In the process, I got to help my son put together his 7th birthday present (a lego fire temple – lego has transformed from space to ninja since last I looked); enjoy a beautiful sunny May day; put out some washing; and pick up the kids from school. And finish the day by setting the bread machine to have some corn bread ready in the morning. Which is a long way of saying, I had a great first day.
This diary has its origins in some advice I received last week: inch closer to your goals every day. (Though I think it was more eloquent in its original, now forgotten, form.) It seems pertinent to record this inching process, since otherwise it will be lost in time.
What did I achieve today?
My friend Mark and I are working on a website that will also be an app, and I’m working on “app”-ifying the existing website. Mark’s built the site using jQuery mobile and it’s looking good in a web browser on both a desktop and an iPhone.

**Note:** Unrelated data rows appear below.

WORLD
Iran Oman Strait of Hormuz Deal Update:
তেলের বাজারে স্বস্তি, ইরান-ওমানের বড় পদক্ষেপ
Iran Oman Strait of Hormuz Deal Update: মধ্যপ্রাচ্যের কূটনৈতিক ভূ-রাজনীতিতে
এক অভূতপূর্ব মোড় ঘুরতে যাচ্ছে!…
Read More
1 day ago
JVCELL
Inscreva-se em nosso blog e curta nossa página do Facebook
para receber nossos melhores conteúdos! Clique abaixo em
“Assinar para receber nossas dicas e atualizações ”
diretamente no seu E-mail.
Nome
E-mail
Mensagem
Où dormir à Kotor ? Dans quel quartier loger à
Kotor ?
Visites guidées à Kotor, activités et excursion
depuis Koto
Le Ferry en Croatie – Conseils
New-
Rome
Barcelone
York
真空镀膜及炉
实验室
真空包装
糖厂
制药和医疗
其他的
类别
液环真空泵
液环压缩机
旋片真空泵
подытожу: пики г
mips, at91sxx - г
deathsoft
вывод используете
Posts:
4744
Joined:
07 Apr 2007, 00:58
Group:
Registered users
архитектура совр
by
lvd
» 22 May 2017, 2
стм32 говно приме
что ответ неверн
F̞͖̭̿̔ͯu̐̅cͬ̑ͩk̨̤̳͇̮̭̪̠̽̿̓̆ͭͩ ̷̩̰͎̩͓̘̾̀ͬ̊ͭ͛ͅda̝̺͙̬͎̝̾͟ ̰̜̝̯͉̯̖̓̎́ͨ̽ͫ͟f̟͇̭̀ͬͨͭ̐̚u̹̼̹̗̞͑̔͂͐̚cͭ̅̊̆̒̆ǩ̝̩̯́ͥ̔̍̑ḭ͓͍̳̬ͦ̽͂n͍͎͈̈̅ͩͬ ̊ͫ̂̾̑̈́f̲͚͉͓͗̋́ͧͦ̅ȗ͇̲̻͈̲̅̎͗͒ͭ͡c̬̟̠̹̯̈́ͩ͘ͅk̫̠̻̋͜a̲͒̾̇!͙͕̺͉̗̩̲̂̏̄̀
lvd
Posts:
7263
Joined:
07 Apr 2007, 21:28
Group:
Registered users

But we want it to be an app, with access to the phone’s phone-y capabilities. So we have decided to use Phone Gap, which effectively provides a shell app into which you can put a whole lot of webby content (html and stuff). Loading Phone Gap 1.6 and getting the traditional “Hello World” demo going on an iPhone was not too hard (I have already used Xcode a bit).
My goals for the day were: point the app to Mark’s server so that his website suddenly looks like an app; and try to get the app to take a photo.
These goals were happily achieved. To point the app to a server, you need to:
- Add the server’s URL to the “white list” (e.g. in the project in Xcode, double-click on Supporting Files/Cordova.plist, and add “*.racingtadpole.com” to ExternalHosts, for example).
- Set OpenAllWhitelistURLsInWebView to YES, so that links open in the app rather than in a separate web browser.
- In index.html, add
<meta http-equiv=”REFRESH” content=”0; url=http://www.racingtadpole.com”>
so that the app immediately (with a 0 second delay) shows the contents of the website.
- I found there is always a white flash before the website displayed. I am told using the latest versions of jQuery and jQuery Mobile should fix this; I’ll report back on this tomorrow.
Getting the app to take a photo is well described in the Apache Cordova API documentation. The only hassle I had was I forgot to change the reference near the top of the full example from
- My plan is to put cordova-1.6.0.js on the server and truly have a tiny shell of an app. But will this be “app”y enough for the App Store?